Ingredients
- Seitan dry ingredients
- 150g Vital wheat gluten
- 8 tbsp Bacon nooch
- 1 tsp Smoked paprika
- 1/4 tsp Onion powder
- 1/4 tsp Garlic powder
- Seitan wet ingredients
- 60ml Mushroom stock
- 30ml Veg oil
- 30ml Light soy sauce
- 30ml Maple syrup
- 1 tbsp Liquid smoke
- 1/2 tbsp Dijon mustard
- 1 tbsp Tomato puree
- Marinade ingredients
- 1 tbsp Oil
- 1 tbsp Light soy sauce
- 1 tbsp Maple syrup
- 1 tbsp Bacon nooch
- 1 tsp Paprika
- 1/2 tsp Liquid smoke
- 1 tsp Tomato puree
Method
In a mixing bowl combine the dry ingredients for the seitan. In a separate, smaller, bowl combine the wet ingredients.
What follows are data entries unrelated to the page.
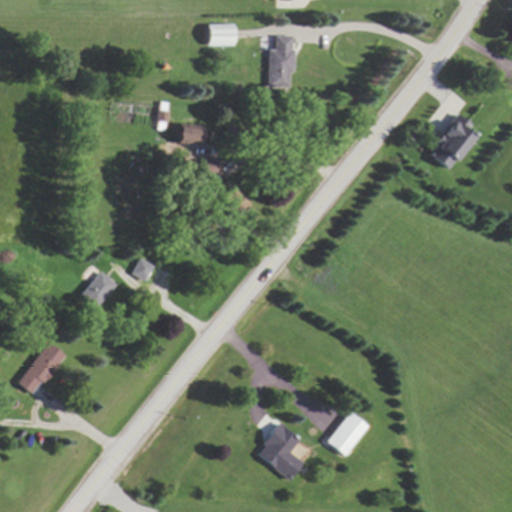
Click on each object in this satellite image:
road: (357, 25)
building: (213, 34)
building: (274, 61)
building: (183, 132)
building: (445, 141)
building: (206, 168)
building: (232, 203)
road: (275, 257)
building: (136, 269)
building: (90, 289)
building: (34, 367)
road: (76, 421)
building: (341, 433)
building: (274, 451)
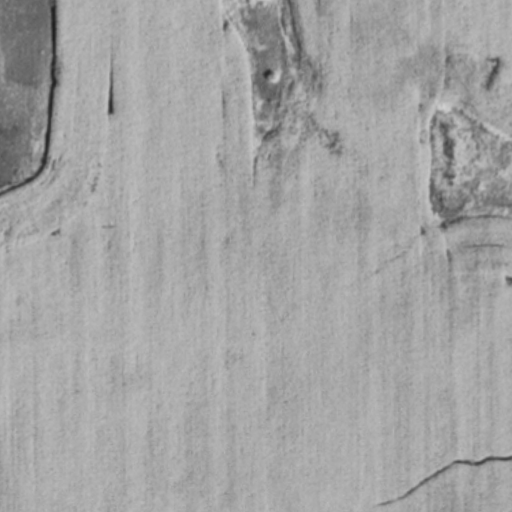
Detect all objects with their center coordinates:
crop: (263, 260)
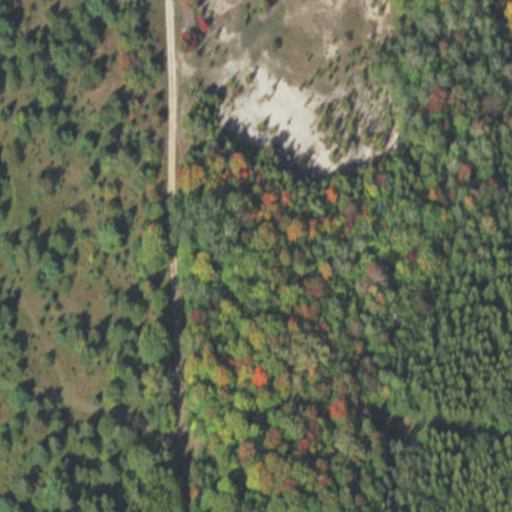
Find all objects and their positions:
road: (184, 256)
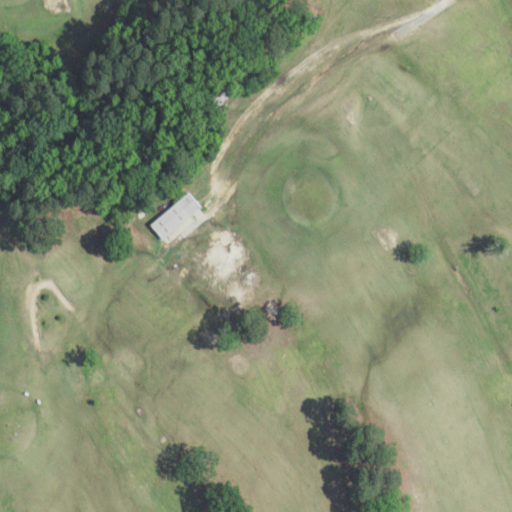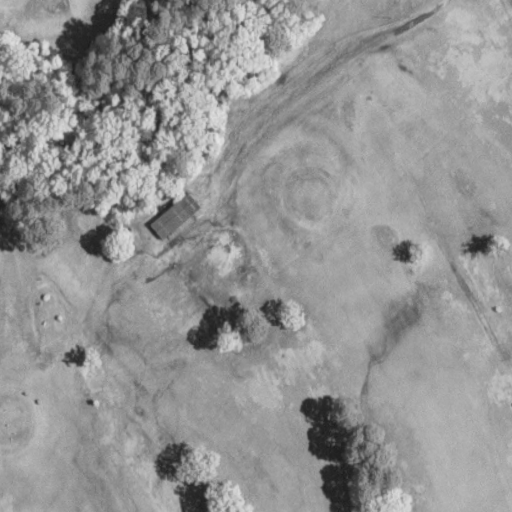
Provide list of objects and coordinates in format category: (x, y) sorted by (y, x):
building: (221, 93)
building: (171, 215)
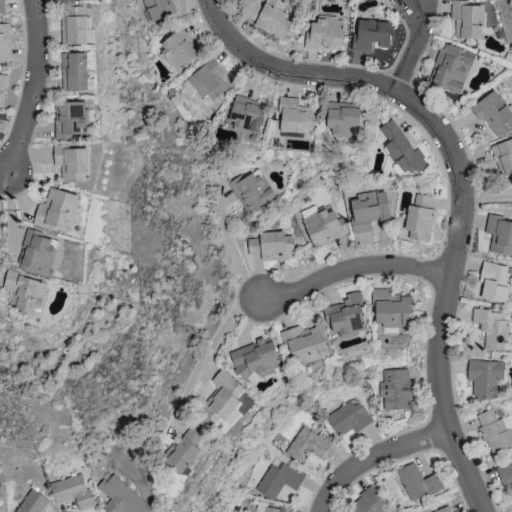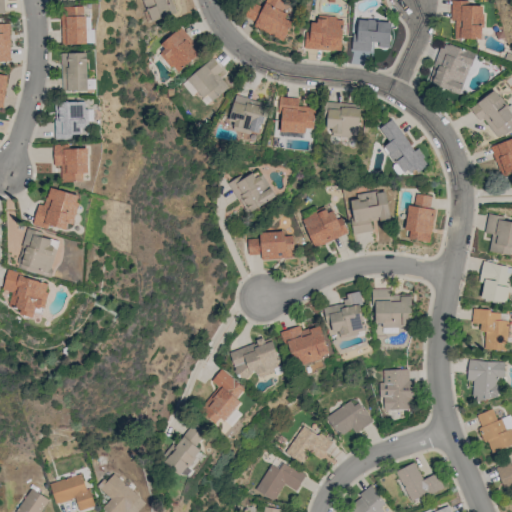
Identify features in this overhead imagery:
building: (1, 6)
building: (158, 9)
building: (269, 17)
building: (466, 20)
building: (73, 24)
building: (324, 34)
building: (371, 35)
building: (5, 42)
road: (412, 43)
building: (177, 49)
building: (450, 67)
building: (74, 71)
road: (350, 73)
building: (207, 80)
building: (2, 87)
building: (246, 113)
building: (493, 113)
building: (294, 115)
building: (342, 117)
building: (69, 118)
building: (401, 149)
building: (503, 156)
building: (71, 161)
road: (4, 180)
building: (250, 191)
road: (489, 194)
building: (57, 209)
building: (367, 210)
building: (419, 218)
building: (323, 226)
building: (499, 233)
building: (271, 245)
road: (232, 250)
building: (38, 253)
road: (357, 266)
building: (494, 281)
building: (26, 292)
building: (391, 309)
building: (346, 316)
building: (491, 328)
building: (305, 344)
road: (207, 350)
building: (255, 358)
building: (484, 378)
building: (395, 389)
building: (221, 398)
building: (347, 418)
building: (495, 430)
building: (306, 444)
building: (185, 448)
road: (376, 456)
building: (505, 474)
building: (279, 479)
building: (417, 482)
building: (71, 490)
building: (120, 496)
building: (32, 502)
building: (366, 503)
building: (270, 509)
building: (440, 509)
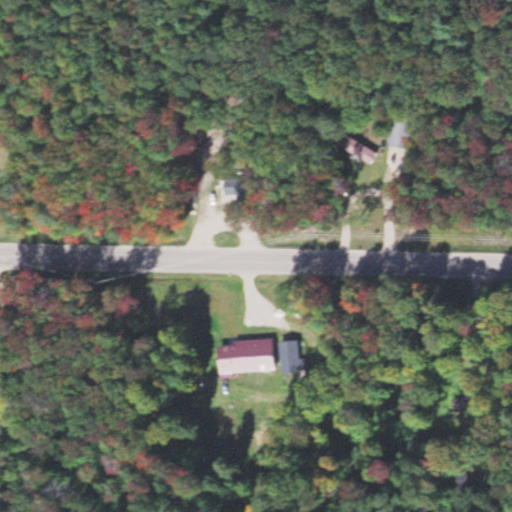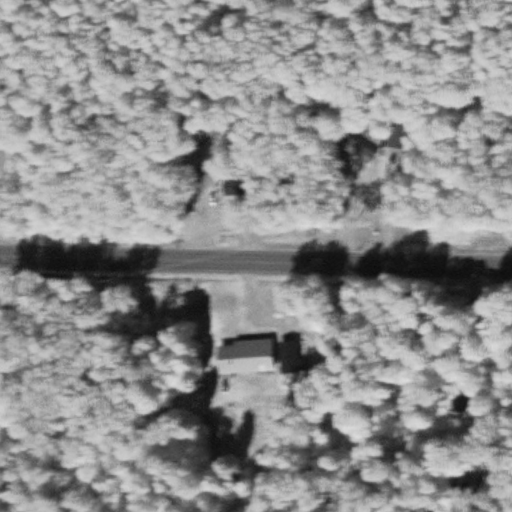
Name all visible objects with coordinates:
building: (356, 145)
building: (397, 160)
building: (244, 187)
road: (139, 252)
road: (395, 260)
building: (292, 354)
building: (250, 355)
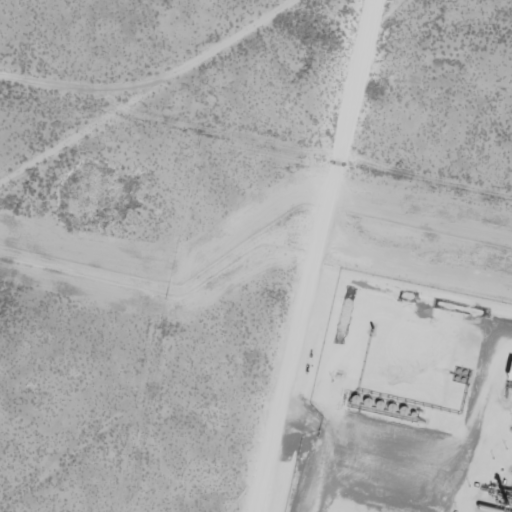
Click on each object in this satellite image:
road: (122, 68)
road: (34, 72)
road: (319, 256)
building: (511, 379)
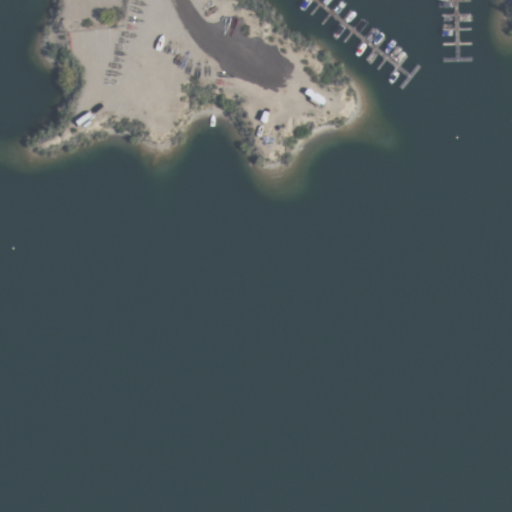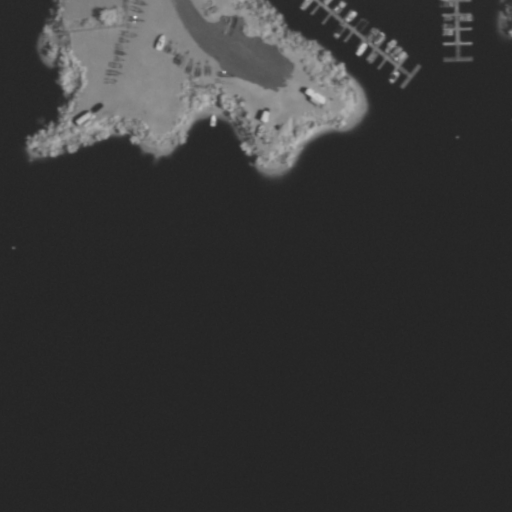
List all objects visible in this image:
pier: (458, 29)
pier: (364, 44)
pier: (460, 59)
pier: (408, 77)
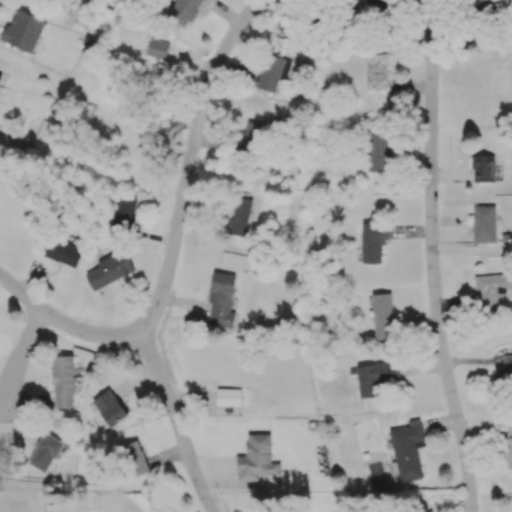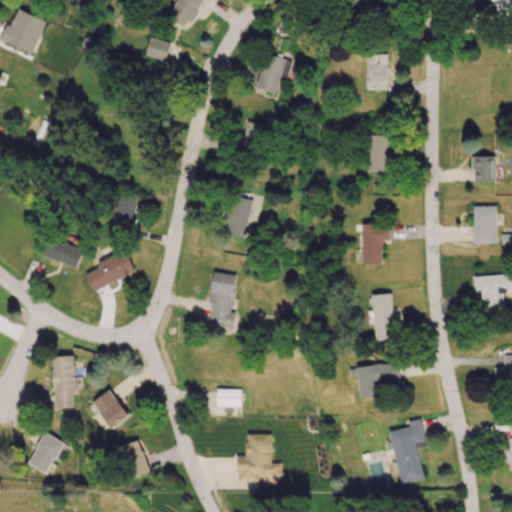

Add the bowl with the wet ingredients to the dry ingredients bowl and bring it all together. This doesn’t take long!
Shape the dough into a rectangular shape roughly 3cm thick. Place the dough on a sheet of greaseproof paper and in steamer for 30 minutes. If you don’t have a steamer, go and buy one. Don’t worry I can wait.
Whilst the dough is steaming, combine the marinade ingredients.
Once steamed and cool to room temperature, slice your bacon and coat it in the marinade. Now, fry it off in a pan to make a textbook vegan bacon sandwich!
You can also leave the marinade off and cut it up and use in quiches, pasta dishes and pizza toppings.